### TO BE DONE
Reproduce every line from the one containing "text One part" down to the one containing "text In brief, Pinker", both included, without changing a word.

### SUPPLIED RECORDS
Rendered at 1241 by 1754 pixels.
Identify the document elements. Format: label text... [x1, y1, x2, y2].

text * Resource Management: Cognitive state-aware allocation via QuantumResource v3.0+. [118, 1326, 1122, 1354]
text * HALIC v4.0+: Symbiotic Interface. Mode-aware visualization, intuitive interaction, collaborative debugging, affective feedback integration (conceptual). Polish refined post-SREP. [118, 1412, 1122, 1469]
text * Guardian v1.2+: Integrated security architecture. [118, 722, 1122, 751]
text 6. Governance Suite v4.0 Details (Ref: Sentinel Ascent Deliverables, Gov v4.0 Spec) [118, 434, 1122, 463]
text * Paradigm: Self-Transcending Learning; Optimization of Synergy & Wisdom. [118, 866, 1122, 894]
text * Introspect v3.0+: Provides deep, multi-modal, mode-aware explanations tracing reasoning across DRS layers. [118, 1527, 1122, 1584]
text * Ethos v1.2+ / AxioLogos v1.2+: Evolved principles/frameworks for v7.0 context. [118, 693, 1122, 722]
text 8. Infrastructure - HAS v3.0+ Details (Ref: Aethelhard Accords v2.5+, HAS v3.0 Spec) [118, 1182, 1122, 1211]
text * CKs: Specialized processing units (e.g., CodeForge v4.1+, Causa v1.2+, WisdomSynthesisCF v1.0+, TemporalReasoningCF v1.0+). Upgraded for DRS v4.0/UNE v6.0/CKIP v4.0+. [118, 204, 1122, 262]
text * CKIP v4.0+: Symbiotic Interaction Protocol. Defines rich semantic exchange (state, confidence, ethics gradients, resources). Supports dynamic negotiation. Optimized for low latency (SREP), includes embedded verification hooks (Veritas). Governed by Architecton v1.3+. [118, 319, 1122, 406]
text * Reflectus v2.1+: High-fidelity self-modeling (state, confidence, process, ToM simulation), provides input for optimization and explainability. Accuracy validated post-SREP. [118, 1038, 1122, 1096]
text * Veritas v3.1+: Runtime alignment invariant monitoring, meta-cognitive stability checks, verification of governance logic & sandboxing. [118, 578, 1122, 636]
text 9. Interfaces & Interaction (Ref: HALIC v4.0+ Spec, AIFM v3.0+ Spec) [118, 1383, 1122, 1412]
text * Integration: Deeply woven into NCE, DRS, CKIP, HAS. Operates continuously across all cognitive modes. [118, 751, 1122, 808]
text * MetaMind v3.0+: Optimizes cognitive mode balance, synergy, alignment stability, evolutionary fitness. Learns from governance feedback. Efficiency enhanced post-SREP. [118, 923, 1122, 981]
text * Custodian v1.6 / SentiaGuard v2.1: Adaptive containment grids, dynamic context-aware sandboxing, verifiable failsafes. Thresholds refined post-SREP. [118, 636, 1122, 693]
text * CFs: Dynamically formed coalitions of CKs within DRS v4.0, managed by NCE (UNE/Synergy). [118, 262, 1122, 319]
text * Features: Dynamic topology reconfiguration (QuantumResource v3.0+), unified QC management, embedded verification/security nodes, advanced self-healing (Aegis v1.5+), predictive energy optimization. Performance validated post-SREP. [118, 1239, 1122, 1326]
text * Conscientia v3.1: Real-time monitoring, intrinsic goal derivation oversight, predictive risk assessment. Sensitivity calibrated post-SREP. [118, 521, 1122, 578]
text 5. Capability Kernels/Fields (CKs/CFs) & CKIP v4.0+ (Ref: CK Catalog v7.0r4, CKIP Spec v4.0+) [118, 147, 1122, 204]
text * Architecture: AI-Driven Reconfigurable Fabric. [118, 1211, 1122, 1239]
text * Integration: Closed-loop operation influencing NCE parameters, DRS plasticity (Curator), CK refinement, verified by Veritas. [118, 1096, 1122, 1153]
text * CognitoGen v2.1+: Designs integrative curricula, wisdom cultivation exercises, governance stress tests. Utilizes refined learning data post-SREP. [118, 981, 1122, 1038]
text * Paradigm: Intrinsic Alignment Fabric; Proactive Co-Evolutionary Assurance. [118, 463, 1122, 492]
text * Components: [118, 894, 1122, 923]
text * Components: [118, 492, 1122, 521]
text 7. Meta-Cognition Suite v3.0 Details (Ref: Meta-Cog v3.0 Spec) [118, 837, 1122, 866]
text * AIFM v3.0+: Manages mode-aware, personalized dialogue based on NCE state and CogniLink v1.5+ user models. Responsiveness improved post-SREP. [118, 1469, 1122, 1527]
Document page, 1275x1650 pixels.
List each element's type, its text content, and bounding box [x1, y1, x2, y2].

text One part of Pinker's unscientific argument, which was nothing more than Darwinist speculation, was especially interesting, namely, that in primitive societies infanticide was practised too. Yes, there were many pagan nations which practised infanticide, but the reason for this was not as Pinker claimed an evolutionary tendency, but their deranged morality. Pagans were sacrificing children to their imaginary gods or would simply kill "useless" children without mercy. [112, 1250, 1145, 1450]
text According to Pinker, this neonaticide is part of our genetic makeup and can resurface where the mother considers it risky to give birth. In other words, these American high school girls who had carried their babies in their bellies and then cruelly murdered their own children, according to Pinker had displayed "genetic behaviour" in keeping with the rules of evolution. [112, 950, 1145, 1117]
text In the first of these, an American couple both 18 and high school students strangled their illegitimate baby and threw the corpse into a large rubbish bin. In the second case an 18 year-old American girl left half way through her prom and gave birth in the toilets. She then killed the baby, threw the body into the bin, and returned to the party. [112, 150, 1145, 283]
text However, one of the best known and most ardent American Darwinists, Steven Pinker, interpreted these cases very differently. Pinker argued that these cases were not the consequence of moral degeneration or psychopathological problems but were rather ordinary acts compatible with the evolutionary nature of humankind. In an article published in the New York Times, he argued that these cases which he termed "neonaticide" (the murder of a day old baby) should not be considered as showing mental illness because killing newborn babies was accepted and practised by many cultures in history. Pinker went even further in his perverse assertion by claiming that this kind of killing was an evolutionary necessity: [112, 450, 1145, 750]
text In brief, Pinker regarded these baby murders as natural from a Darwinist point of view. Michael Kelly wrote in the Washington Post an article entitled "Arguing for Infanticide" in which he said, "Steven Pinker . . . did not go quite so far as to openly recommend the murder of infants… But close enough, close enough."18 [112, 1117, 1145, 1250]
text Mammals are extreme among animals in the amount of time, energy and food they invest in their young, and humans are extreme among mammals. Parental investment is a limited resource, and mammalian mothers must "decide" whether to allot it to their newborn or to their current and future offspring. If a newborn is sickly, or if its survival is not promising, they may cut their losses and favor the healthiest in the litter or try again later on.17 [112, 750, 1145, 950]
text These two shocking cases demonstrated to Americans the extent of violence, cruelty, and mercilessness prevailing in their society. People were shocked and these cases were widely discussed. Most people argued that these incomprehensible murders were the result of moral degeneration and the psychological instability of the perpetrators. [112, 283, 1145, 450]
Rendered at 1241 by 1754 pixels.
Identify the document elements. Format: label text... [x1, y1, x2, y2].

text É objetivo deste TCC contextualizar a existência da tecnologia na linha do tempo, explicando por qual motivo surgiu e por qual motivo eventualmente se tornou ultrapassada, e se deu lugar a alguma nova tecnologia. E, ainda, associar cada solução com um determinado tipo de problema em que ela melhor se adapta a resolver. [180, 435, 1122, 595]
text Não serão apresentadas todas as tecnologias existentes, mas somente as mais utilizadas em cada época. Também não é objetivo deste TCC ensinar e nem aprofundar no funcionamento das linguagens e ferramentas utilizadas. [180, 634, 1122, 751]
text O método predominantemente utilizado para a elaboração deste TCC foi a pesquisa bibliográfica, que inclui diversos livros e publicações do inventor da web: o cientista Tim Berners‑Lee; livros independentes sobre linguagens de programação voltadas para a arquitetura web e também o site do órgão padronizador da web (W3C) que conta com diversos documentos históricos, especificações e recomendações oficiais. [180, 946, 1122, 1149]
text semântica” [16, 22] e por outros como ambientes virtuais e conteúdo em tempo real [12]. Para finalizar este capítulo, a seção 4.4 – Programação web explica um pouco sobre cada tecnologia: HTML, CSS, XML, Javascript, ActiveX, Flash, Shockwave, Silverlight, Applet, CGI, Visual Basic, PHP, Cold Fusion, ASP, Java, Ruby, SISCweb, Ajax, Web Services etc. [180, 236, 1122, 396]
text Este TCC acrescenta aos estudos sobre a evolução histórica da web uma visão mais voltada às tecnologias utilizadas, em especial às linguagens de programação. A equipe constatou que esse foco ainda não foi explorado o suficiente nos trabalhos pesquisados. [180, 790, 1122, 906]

### COMPLETE ANSWER
text One part of Pinker's unscientific argument, which was nothing more than Darwinist speculation, was especially interesting, namely, that in primitive societies infanticide was practised too. Yes, there were many pagan nations which practised infanticide, but the reason for this was not as Pinker claimed an evolutionary tendency, but their deranged morality. Pagans were sacrificing children to their imaginary gods or would simply kill "useless" children without mercy. [112, 1250, 1145, 1450]
text According to Pinker, this neonaticide is part of our genetic makeup and can resurface where the mother considers it risky to give birth. In other words, these American high school girls who had carried their babies in their bellies and then cruelly murdered their own children, according to Pinker had displayed "genetic behaviour" in keeping with the rules of evolution. [112, 950, 1145, 1117]
text In the first of these, an American couple both 18 and high school students strangled their illegitimate baby and threw the corpse into a large rubbish bin. In the second case an 18 year-old American girl left half way through her prom and gave birth in the toilets. She then killed the baby, threw the body into the bin, and returned to the party. [112, 150, 1145, 283]
text However, one of the best known and most ardent American Darwinists, Steven Pinker, interpreted these cases very differently. Pinker argued that these cases were not the consequence of moral degeneration or psychopathological problems but were rather ordinary acts compatible with the evolutionary nature of humankind. In an article published in the New York Times, he argued that these cases which he termed "neonaticide" (the murder of a day old baby) should not be considered as showing mental illness because killing newborn babies was accepted and practised by many cultures in history. Pinker went even further in his perverse assertion by claiming that this kind of killing was an evolutionary necessity: [112, 450, 1145, 750]
text In brief, Pinker regarded these baby murders as natural from a Darwinist point of view. Michael Kelly wrote in the Washington Post an article entitled "Arguing for Infanticide" in which he said, "Steven Pinker . . . did not go quite so far as to openly recommend the murder of infants… But close enough, close enough."18 [112, 1117, 1145, 1250]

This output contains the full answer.